The Erez Biton Committee or, as it is officially named, the Public Advising Committee for Deepening the Identity of Mizrachi and Sephardi Communities in the Educational System, was established last March. It proposes to introduce all Israeli schoolchildren to the wealth of the Sephardi tradition, riches to which they haven't been properly exposed to date. There are seven members in the Committee, including poet Erez Biton, Chairman, Dr. Yehuda Maimaran, our CFO, Rabbi Professor Moshe Amar, who teaches in the Sha'arei Uziel program for Israeli rabbis, and others. Dr. Yehuda Maimaran leads the committee on Contemplative Thought.
The choice to renew the educational system by including mizrachi voices may also evoke various types of resistance. Some might claim that studying the tradition of a particular Jewry could create divisions between different groups. Others might consider that the study of traditions from the Diaspora belongs to history lessons but is irrelevant to the state of Israel's educational system.
"The committee is not seeking to create competition between the identities struggling in the arena of Israeli society, on the contrary," Yehuda says, explaining the committee's approach. "The idea is to create a space where a unifying and loving identity can be expressed. That is the perspective from which we are approaching the entire issue of integrating Judaism from Islamic lands. It's an approach that has been typical of this Jewry over years – it comes from unity and love. We had no sectorial terminology but emphasized what is Jewish and what unites Jews. It's an approach whereby coming from Ahavat Israel – the love of Israel – we can overcome the hardship and pain, the thoughtlessness and gaps. The potential contribution of this approach to the educational system is the reinforcement of the fact and understanding that we are one nation."
Yehuda also relates to the claim that the past is irrelevant. "Judaism from Islamic lands contains huge treasures of values and reflective thought that form the basis of approaches that are extremely relevant to our lives today as individuals and as a community: relations between religious and secular people, national cohesion, issues concerning conversion, religious courts, social gaps and so on." You can listen to a discussion on the issue at the bottom of this page from "Radio Bli Hafasaka" [in Hebrew].

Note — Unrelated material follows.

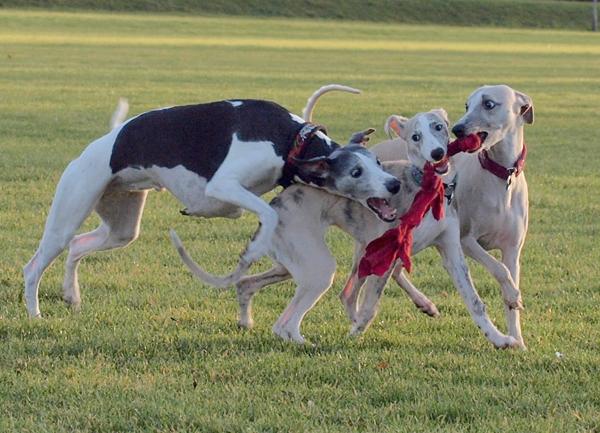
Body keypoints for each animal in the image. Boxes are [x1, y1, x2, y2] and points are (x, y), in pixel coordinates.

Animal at [23, 86, 400, 316]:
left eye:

We are familiar with this world in our organization: For years the various Kol Israel Haverim programs have gathered these materials – whether for study in leadership groups, for school program processes or the Daily Sage database. Content that deals in identity, human dignity and social responsibility and that proposes a different approach that is worth sharing with Israeli society.

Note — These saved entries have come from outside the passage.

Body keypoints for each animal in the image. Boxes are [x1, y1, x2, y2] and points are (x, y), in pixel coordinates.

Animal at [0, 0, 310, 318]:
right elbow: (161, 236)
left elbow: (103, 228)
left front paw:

What can we expect to see on the bookshelf in a few years' time? What will the educational system look like after the committee's conclusions are implemented?
"The change will not take place only in Jewish studies", says Yehuda, referring to the actualization of the committee's vision, "but also in Zionism, literature, history, art, excursions and different disciplines and in informal education as well, where a more extensive and inclusive narrative will be presented."
We can but hope that in the future, as a result of the committee's work, the educational and Jewish bookshelf will be more expansive, relevant and meaningful.